A central factor in Zhang’s view is speed of model development. He said top US companies can complete a full round of large language model training—including both pre-training and post-training—within three months. By comparison, he estimated that ByteDance could manage only one iteration in about half a year.
“Google can train or perform a full round of LLM training, both pre-training and post-training, in three months,” Zhang said. “But ByteDance — probably we can only do one iteration in half a year.”

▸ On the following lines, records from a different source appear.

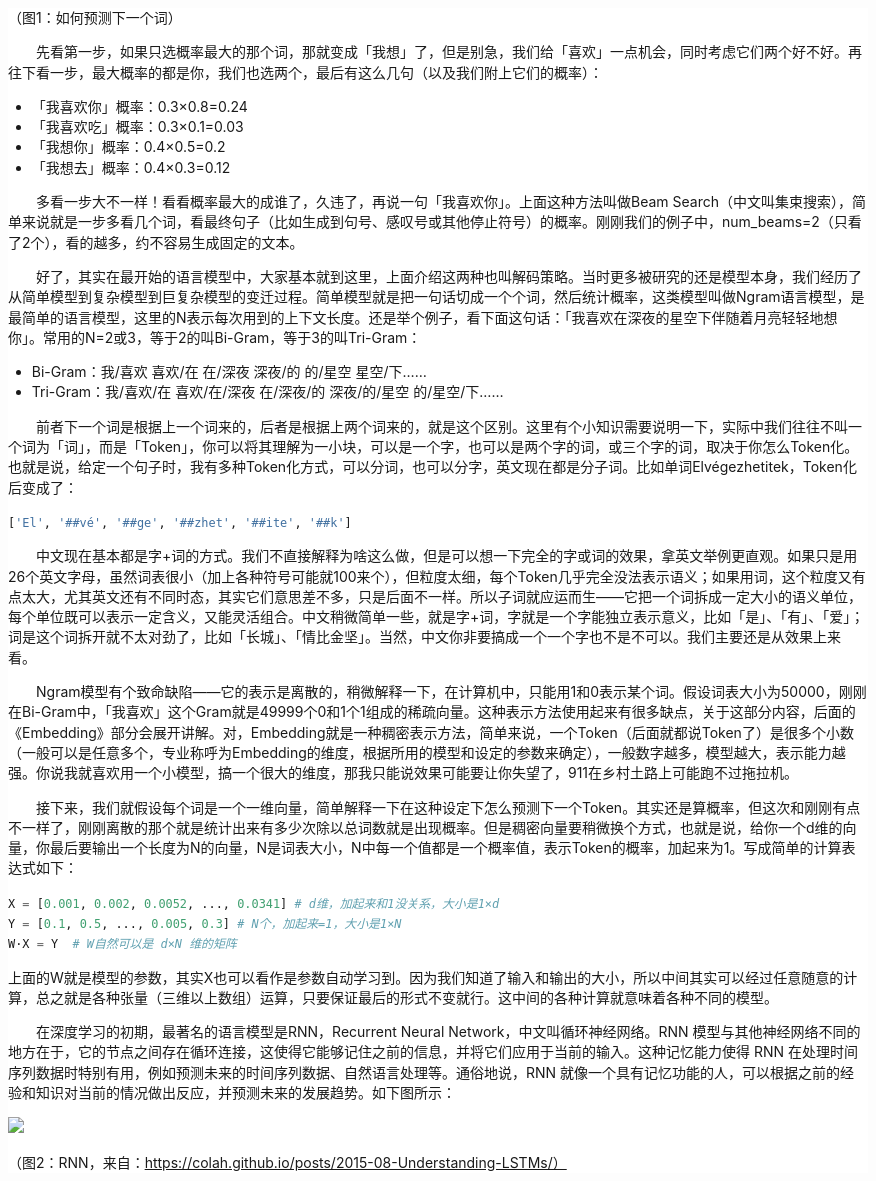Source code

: （图1：如何预测下一个词）

&emsp;&emsp;先看第一步，如果只选概率最大的那个词，那就变成「我想」了，但是别急，我们给「喜欢」一点机会，同时考虑它们两个好不好。再往下看一步，最大概率的都是你，我们也选两个，最后有这么几句（以及我们附上它们的概率）：

- 「我喜欢你」概率：0.3×0.8=0.24
- 「我喜欢吃」概率：0.3×0.1=0.03
- 「我想你」概率：0.4×0.5=0.2
- 「我想去」概率：0.4×0.3=0.12

&emsp;&emsp;多看一步大不一样！看看概率最大的成谁了，久违了，再说一句「我喜欢你」。上面这种方法叫做Beam Search（中文叫集束搜索），简单来说就是一步多看几个词，看最终句子（比如生成到句号、感叹号或其他停止符号）的概率。刚刚我们的例子中，num_beams=2（只看了2个），看的越多，约不容易生成固定的文本。

&emsp;&emsp;好了，其实在最开始的语言模型中，大家基本就到这里，上面介绍这两种也叫解码策略。当时更多被研究的还是模型本身，我们经历了从简单模型到复杂模型到巨复杂模型的变迁过程。简单模型就是把一句话切成一个个词，然后统计概率，这类模型叫做Ngram语言模型，是最简单的语言模型，这里的N表示每次用到的上下文长度。还是举个例子，看下面这句话：「我喜欢在深夜的星空下伴随着月亮轻轻地想你」。常用的N=2或3，等于2的叫Bi-Gram，等于3的叫Tri-Gram：

- Bi-Gram：我/喜欢 喜欢/在 在/深夜 深夜/的 的/星空 星空/下……
- Tri-Gram：我/喜欢/在 喜欢/在/深夜 在/深夜/的 深夜/的/星空 的/星空/下……

&emsp;&emsp;前者下一个词是根据上一个词来的，后者是根据上两个词来的，就是这个区别。这里有个小知识需要说明一下，实际中我们往往不叫一个词为「词」，而是「Token」，你可以将其理解为一小块，可以是一个字，也可以是两个字的词，或三个字的词，取决于你怎么Token化。也就是说，给定一个句子时，我有多种Token化方式，可以分词，也可以分字，英文现在都是分子词。比如单词Elvégezhetitek，Token化后变成了：

```python
['El', '##vé', '##ge', '##zhet', '##ite', '##k']
```

&emsp;&emsp;中文现在基本都是字+词的方式。我们不直接解释为啥这么做，但是可以想一下完全的字或词的效果，拿英文举例更直观。如果只是用26个英文字母，虽然词表很小（加上各种符号可能就100来个），但粒度太细，每个Token几乎完全没法表示语义；如果用词，这个粒度又有点太大，尤其英文还有不同时态，其实它们意思差不多，只是后面不一样。所以子词就应运而生——它把一个词拆成一定大小的语义单位，每个单位既可以表示一定含义，又能灵活组合。中文稍微简单一些，就是字+词，字就是一个字能独立表示意义，比如「是」、「有」、「爱」；词是这个词拆开就不太对劲了，比如「长城」、「情比金坚」。当然，中文你非要搞成一个一个字也不是不可以。我们主要还是从效果上来看。

&emsp;&emsp;Ngram模型有个致命缺陷——它的表示是离散的，稍微解释一下，在计算机中，只能用1和0表示某个词。假设词表大小为50000，刚刚在Bi-Gram中，「我喜欢」这个Gram就是49999个0和1个1组成的稀疏向量。这种表示方法使用起来有很多缺点，关于这部分内容，后面的《Embedding》部分会展开讲解。对，Embedding就是一种稠密表示方法，简单来说，一个Token（后面就都说Token了）是很多个小数（一般可以是任意多个，专业称呼为Embedding的维度，根据所用的模型和设定的参数来确定），一般数字越多，模型越大，表示能力越强。你说我就喜欢用一个小模型，搞一个很大的维度，那我只能说效果可能要让你失望了，911在乡村土路上可能跑不过拖拉机。

&emsp;&emsp;接下来，我们就假设每个词是一个一维向量，简单解释一下在这种设定下怎么预测下一个Token。其实还是算概率，但这次和刚刚有点不一样了，刚刚离散的那个就是统计出来有多少次除以总词数就是出现概率。但是稠密向量要稍微换个方式，也就是说，给你一个d维的向量，你最后要输出一个长度为N的向量，N是词表大小，N中每一个值都是一个概率值，表示Token的概率，加起来为1。写成简单的计算表达式如下：

```python
X = [0.001, 0.002, 0.0052, ..., 0.0341] # d维，加起来和1没关系，大小是1×d
Y = [0.1, 0.5, ..., 0.005, 0.3] # N个，加起来=1，大小是1×N
W·X = Y  # W自然可以是 d×N 维的矩阵
```

上面的W就是模型的参数，其实X也可以看作是参数自动学习到。因为我们知道了输入和输出的大小，所以中间其实可以经过任意随意的计算，总之就是各种张量（三维以上数组）运算，只要保证最后的形式不变就行。这中间的各种计算就意味着各种不同的模型。

&emsp;&emsp;在深度学习的初期，最著名的语言模型是RNN，Recurrent Neural Network，中文叫循环神经网络。RNN 模型与其他神经网络不同的地方在于，它的节点之间存在循环连接，这使得它能够记住之前的信息，并将它们应用于当前的输入。这种记忆能力使得 RNN 在处理时间序列数据时特别有用，例如预测未来的时间序列数据、自然语言处理等。通俗地说，RNN 就像一个具有记忆功能的人，可以根据之前的经验和知识对当前的情况做出反应，并预测未来的发展趋势。如下图所示：

![](https://colah.github.io/posts/2015-08-Understanding-LSTMs/../img/RNN-unrolled.png)

（图2：RNN，来自：https://colah.github.io/posts/2015-08-Understanding-LSTMs/）
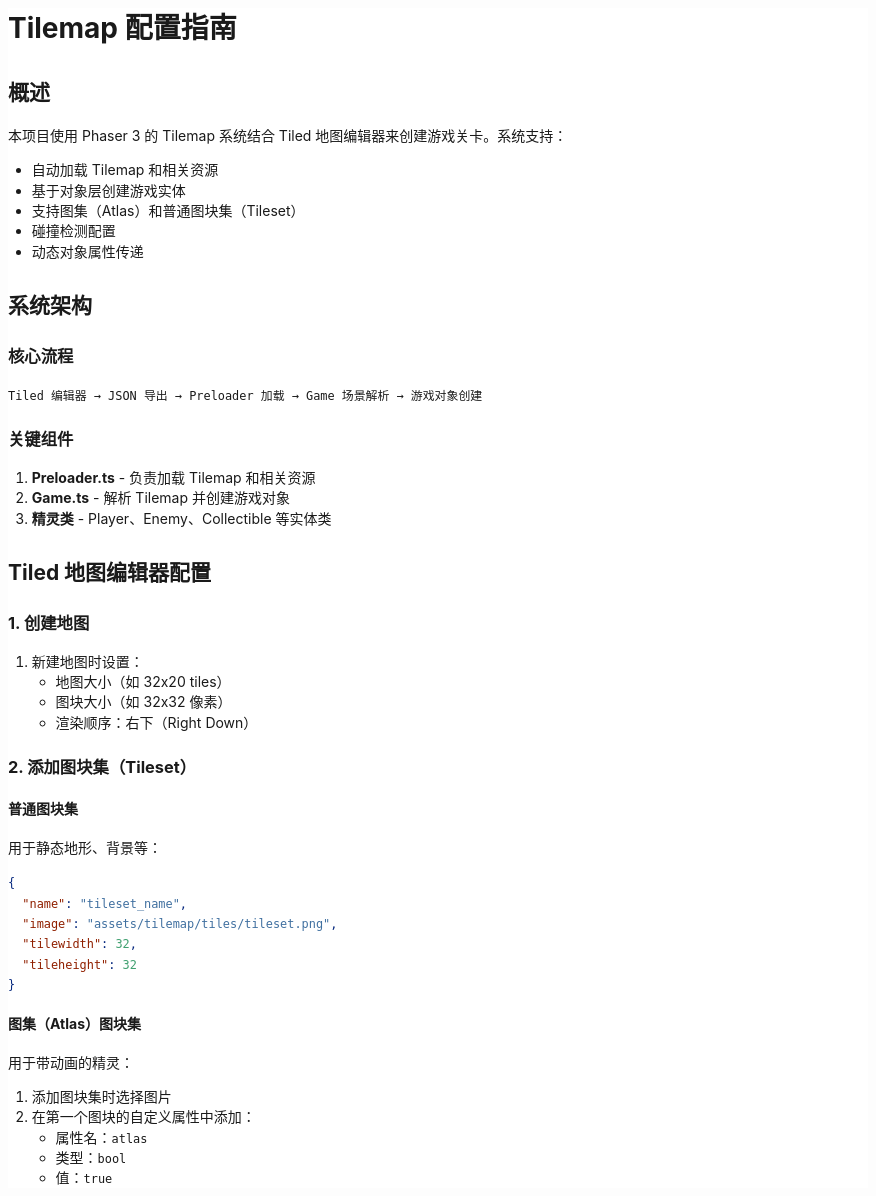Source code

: # Tilemap 配置指南

## 概述

本项目使用 Phaser 3 的 Tilemap 系统结合 Tiled 地图编辑器来创建游戏关卡。系统支持：
- 自动加载 Tilemap 和相关资源
- 基于对象层创建游戏实体
- 支持图集（Atlas）和普通图块集（Tileset）
- 碰撞检测配置
- 动态对象属性传递

## 系统架构

### 核心流程

```
Tiled 编辑器 → JSON 导出 → Preloader 加载 → Game 场景解析 → 游戏对象创建
```

### 关键组件

1. **Preloader.ts** - 负责加载 Tilemap 和相关资源
2. **Game.ts** - 解析 Tilemap 并创建游戏对象
3. **精灵类** - Player、Enemy、Collectible 等实体类

## Tiled 地图编辑器配置

### 1. 创建地图

1. 新建地图时设置：
   - 地图大小（如 32x20 tiles）
   - 图块大小（如 32x32 像素）
   - 渲染顺序：右下（Right Down）

### 2. 添加图块集（Tileset）

#### 普通图块集
用于静态地形、背景等：
```json
{
  "name": "tileset_name",
  "image": "assets/tilemap/tiles/tileset.png",
  "tilewidth": 32,
  "tileheight": 32
}
```

#### 图集（Atlas）图块集
用于带动画的精灵：
1. 添加图块集时选择图片
2. 在第一个图块的自定义属性中添加：
   - 属性名：`atlas`
   - 类型：`bool`
   - 值：`true`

Zhang also pointed to structural disadvantages, including access to advanced chips, weaker infrastructure, and lower-quality training data. He said the infrastructure gap between major US firms and ByteDance is significant and that China is not getting high-quality data at the same scale.
“There’s a huge difference between the infrastructure at Google and ByteDance,” he said. “I don’t think we’re getting high-quality data.”
Zhang said some companies may rely on distilling outputs from leading US models rather than building their own data pipelines. He suggested this approach could limit long-term progress.
In addition, Zhang argued that US firms benefit from stronger user feedback loops. He cited products such as ChatGPT, Claude, and Gemini, saying they improve through constant interaction with users, which helps refine models over time.
He said Chinese models risk becoming trapped in a negative cycle: if they start out less capable, fewer users rely on them for important tasks, which reduces the feedback needed to improve.
“Chinese models started not as good, so no one really uses them for really important things,” Zhang said. “And the models continue to be not that good.”